## Exercise input

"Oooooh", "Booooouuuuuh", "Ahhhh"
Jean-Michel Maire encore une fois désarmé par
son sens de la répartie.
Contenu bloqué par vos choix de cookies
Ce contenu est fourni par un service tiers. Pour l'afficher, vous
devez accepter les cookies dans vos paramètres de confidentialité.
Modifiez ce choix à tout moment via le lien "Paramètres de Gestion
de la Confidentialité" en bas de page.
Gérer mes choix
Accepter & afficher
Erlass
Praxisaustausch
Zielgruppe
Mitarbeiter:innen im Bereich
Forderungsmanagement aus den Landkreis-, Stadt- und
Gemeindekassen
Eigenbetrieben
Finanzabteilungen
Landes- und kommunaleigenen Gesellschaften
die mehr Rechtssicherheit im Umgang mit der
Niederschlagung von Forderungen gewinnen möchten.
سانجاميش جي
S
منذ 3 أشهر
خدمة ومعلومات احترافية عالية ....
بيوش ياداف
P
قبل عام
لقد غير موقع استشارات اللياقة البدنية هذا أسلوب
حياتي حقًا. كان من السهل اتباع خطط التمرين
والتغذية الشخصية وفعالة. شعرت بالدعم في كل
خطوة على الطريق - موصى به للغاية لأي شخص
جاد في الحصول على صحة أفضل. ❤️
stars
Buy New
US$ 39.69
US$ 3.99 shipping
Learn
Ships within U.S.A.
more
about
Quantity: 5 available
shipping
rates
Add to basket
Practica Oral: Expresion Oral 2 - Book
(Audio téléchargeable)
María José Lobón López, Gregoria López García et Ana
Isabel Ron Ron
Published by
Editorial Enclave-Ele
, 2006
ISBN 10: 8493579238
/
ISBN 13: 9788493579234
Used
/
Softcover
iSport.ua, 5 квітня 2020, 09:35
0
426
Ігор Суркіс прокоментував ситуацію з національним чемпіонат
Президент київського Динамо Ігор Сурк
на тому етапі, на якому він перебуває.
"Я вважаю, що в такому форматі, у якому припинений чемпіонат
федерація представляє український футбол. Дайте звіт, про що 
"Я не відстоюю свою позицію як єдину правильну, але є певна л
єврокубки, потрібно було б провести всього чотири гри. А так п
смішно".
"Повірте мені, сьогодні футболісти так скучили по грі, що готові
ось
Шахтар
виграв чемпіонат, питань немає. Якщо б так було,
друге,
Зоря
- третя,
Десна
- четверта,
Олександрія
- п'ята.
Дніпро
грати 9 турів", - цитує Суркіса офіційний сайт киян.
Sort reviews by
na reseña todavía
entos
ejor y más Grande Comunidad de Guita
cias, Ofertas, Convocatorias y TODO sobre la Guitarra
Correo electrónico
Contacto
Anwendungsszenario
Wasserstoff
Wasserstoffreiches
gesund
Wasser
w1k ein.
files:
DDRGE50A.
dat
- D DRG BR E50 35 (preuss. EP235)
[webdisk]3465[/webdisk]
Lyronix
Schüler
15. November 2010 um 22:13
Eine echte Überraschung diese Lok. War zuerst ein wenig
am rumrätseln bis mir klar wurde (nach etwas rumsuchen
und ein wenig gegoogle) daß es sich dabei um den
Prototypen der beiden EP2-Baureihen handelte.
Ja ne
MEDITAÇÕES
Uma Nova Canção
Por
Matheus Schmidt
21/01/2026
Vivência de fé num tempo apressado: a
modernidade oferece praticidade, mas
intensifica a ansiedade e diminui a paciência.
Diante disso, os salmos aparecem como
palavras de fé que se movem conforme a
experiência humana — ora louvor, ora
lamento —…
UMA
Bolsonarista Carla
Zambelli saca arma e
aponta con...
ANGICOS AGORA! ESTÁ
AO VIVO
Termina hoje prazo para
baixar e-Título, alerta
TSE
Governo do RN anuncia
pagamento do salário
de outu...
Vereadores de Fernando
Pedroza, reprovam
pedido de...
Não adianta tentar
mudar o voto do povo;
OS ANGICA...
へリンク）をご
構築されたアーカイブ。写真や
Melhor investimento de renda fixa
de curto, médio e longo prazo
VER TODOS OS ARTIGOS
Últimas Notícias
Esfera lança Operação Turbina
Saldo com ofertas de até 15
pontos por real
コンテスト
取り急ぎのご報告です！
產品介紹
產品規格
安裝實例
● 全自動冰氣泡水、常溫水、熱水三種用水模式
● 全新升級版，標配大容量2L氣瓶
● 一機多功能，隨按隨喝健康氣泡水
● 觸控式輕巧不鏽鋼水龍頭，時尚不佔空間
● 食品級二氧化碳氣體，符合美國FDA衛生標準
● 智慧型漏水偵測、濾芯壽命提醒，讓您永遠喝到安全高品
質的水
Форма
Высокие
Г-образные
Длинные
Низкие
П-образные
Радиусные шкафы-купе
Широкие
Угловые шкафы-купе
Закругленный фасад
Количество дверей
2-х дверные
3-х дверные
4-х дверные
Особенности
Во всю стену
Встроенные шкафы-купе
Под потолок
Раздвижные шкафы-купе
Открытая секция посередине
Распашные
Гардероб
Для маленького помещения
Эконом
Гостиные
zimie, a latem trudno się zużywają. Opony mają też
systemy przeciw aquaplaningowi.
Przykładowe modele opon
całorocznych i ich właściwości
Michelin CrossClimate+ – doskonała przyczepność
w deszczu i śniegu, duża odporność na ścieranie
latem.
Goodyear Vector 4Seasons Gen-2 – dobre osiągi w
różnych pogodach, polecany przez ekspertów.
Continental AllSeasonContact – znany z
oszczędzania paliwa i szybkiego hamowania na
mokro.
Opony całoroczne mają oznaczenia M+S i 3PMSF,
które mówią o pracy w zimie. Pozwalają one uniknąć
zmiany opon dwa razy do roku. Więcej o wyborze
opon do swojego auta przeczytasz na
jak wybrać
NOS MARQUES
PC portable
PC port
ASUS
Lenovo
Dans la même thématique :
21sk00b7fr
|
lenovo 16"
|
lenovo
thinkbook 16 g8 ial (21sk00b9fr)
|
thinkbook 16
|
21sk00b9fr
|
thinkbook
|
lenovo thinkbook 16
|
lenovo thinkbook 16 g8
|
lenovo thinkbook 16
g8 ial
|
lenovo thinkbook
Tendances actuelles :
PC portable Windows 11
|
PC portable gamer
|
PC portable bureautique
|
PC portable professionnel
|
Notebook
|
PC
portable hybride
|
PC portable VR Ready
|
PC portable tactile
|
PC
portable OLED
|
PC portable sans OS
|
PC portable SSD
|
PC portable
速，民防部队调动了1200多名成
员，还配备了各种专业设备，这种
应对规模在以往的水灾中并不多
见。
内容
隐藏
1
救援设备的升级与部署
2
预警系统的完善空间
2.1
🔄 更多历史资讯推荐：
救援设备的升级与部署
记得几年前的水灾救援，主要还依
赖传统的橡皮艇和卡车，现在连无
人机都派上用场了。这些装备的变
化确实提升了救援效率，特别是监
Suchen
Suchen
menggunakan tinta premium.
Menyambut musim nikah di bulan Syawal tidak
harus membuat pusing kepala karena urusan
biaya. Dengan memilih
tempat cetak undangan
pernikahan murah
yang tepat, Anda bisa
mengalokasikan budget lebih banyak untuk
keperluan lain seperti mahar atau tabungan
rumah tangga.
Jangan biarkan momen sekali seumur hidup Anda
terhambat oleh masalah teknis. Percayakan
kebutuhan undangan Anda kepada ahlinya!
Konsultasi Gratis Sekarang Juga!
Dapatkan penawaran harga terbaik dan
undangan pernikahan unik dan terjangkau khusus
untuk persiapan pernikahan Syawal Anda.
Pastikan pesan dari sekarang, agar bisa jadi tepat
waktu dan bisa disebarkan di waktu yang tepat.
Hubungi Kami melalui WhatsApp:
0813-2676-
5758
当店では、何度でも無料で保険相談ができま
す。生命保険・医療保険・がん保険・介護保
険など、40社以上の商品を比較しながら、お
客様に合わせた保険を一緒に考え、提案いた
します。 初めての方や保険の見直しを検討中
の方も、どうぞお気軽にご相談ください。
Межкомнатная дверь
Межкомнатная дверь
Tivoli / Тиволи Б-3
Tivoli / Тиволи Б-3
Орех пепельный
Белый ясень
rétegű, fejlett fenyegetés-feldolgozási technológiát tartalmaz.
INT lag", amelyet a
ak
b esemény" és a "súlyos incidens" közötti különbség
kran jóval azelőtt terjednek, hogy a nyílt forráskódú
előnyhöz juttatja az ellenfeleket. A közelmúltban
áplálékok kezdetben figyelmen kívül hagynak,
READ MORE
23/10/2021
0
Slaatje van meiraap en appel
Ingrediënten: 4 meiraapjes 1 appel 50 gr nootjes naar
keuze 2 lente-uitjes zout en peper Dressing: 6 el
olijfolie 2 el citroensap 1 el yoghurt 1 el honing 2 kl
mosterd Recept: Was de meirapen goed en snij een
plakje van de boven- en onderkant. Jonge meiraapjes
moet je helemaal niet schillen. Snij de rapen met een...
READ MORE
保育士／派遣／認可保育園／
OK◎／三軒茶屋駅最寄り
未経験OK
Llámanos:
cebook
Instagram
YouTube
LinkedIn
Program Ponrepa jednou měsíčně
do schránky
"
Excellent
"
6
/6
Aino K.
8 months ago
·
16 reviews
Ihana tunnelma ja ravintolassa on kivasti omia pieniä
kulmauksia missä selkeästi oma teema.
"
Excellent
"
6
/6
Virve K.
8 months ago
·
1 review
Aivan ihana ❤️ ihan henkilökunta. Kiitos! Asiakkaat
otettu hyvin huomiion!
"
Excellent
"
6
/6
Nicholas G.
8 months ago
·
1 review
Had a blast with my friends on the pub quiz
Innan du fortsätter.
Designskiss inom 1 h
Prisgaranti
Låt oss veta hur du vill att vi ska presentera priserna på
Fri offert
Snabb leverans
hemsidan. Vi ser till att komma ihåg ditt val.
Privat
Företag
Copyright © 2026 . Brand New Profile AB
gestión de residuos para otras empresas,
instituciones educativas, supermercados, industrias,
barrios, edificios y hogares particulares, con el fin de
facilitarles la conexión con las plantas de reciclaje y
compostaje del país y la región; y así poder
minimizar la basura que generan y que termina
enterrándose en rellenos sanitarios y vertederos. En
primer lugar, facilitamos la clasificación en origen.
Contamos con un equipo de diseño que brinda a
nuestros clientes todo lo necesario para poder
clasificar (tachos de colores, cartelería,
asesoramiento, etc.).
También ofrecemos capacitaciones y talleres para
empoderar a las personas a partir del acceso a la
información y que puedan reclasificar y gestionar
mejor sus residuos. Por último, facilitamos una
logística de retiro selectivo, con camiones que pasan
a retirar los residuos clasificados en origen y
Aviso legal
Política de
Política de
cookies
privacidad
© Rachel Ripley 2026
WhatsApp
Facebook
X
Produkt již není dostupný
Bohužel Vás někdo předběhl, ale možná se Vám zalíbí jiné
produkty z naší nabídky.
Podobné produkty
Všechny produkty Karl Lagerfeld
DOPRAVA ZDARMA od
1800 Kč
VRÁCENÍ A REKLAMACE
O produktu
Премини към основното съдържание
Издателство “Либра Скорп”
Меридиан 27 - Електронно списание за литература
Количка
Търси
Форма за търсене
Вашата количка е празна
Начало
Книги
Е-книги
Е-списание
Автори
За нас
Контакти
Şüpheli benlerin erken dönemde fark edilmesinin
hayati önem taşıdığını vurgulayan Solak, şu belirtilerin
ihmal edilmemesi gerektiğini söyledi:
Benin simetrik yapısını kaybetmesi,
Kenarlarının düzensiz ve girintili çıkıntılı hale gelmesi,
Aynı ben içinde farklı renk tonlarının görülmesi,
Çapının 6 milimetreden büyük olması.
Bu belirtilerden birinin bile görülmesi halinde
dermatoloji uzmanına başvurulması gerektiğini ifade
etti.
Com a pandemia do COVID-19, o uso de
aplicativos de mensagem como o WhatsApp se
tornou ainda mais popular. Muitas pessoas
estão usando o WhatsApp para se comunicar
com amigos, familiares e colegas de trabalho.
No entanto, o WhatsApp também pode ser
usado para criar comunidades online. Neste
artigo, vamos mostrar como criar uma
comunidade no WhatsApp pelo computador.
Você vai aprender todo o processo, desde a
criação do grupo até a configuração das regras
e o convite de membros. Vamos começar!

## Task requirements
Go through the material above and output exactly the lines from the one containing "Esfera lança Operação Turbina" through the one containing "opon do swojego auta przeczytasz na".

## Result for this task
Esfera lança Operação Turbina
Saldo com ofertas de até 15
pontos por real
コンテスト
取り急ぎのご報告です！
產品介紹
產品規格
安裝實例
● 全自動冰氣泡水、常溫水、熱水三種用水模式
● 全新升級版，標配大容量2L氣瓶
● 一機多功能，隨按隨喝健康氣泡水
● 觸控式輕巧不鏽鋼水龍頭，時尚不佔空間
● 食品級二氧化碳氣體，符合美國FDA衛生標準
● 智慧型漏水偵測、濾芯壽命提醒，讓您永遠喝到安全高品
質的水
Форма
Высокие
Г-образные
Длинные
Низкие
П-образные
Радиусные шкафы-купе
Широкие
Угловые шкафы-купе
Закругленный фасад
Количество дверей
2-х дверные
3-х дверные
4-х дверные
Особенности
Во всю стену
Встроенные шкафы-купе
Под потолок
Раздвижные шкафы-купе
Открытая секция посередине
Распашные
Гардероб
Для маленького помещения
Эконом
Гостиные
zimie, a latem trudno się zużywają. Opony mają też
systemy przeciw aquaplaningowi.
Przykładowe modele opon
całorocznych i ich właściwości
Michelin CrossClimate+ – doskonała przyczepność
w deszczu i śniegu, duża odporność na ścieranie
latem.
Goodyear Vector 4Seasons Gen-2 – dobre osiągi w
różnych pogodach, polecany przez ekspertów.
Continental AllSeasonContact – znany z
oszczędzania paliwa i szybkiego hamowania na
mokro.
Opony całoroczne mają oznaczenia M+S i 3PMSF,
które mówią o pracy w zimie. Pozwalają one uniknąć
zmiany opon dwa razy do roku. Więcej o wyborze
opon do swojego auta przeczytasz na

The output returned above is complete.